_Document extract:_
Ciao amici!
Classes started yesterday and it's crazy because, after less than a week, Florence is really beginning to feel like my home. The city is surprisingly very manageable and although I don't know my way around the city in its entirety yet, I feel pretty confident walking around in the corner where we live and study. It helps that there are so many huge, memorable landmarks (i.e. il Duomo and the other large churches and buildings).
Last night, I spent the nicest evening I've had so far in Florence just walking around the city with Michelle and Andrea, le mie compagne di stanze.
Our journey started out just a few minutes from our home in a church that we were just going to look at. The church we went to for Sunday mass, Santa Felicita, was much newer than this was and was very clearly in a late Rennaisance/Baroque style. This church, on the other hand, had art spanning from the early 1000s when it was built to one sculpture that had the year 1982 inscribed on it. Really, it looked something like an antique sale at first, as if everything in the building were just randomly placed there for storage. However, the more time I spent there, the more I grew to love the little church and appreciate the eclectic pieces. Really, this church, by itself, could probably tell the whole history of Florence, which is an unfathomably amazing thought.

_Complete the following:_
[1] Answer these questions using the blog post about Florence:
(a) What are the names of the writer's roommates?
(b) Which church did the writer attend for Sunday mass?
(c) What year was inscribed on one sculpture in the church visited last night?
[2] List every word or phrase in Italian that appears in the blog post about Florence, including names.
[3] Carry the blog post about Florence forward from its final sentence, keeping the same voice.

_Supplied material:_
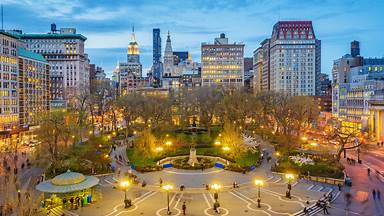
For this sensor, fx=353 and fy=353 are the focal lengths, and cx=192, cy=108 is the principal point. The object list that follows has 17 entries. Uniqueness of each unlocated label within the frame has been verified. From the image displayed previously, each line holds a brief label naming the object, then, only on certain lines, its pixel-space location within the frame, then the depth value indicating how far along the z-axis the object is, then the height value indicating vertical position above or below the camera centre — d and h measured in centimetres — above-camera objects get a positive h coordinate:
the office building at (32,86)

_Results of the exercise:_
[1]
(a) Michelle and Andrea
(b) Santa Felicita
(c) 1982

[2]
- Ciao amici
- il Duomo
- le mie compagne di stanze
- Santa Felicita

[3]
Even more beautiful than the art, however, were the people in the church. There was a group of about eight old women praying the rosary at the very front of the church when we walked in and it was just a really beautiful sight. When mass started as we were about to leave, we couldn't resist joining them.
Wanting to truly join in the mass with our new nonne italiane (Italian grandmothers, they don't know that they have already adopted us, but I do), we went on the hunt for an Italian missellette, that took us literally all around town to different book stores, many of which were closed because it was about 5 or 6 in the evening. Although we didn't find our missellette (we did buy them this morning when the other stores were open), we spent the afternoon walking around the city, going back and forth between English and Italian and seeing a part of the city I hadn't seen before. I really am starting to feel much more like a local than a tourist and, although I still have a long way to go, I really think that I am going to grow and learn a lot while I am here and I'm beyond excited for these next few months!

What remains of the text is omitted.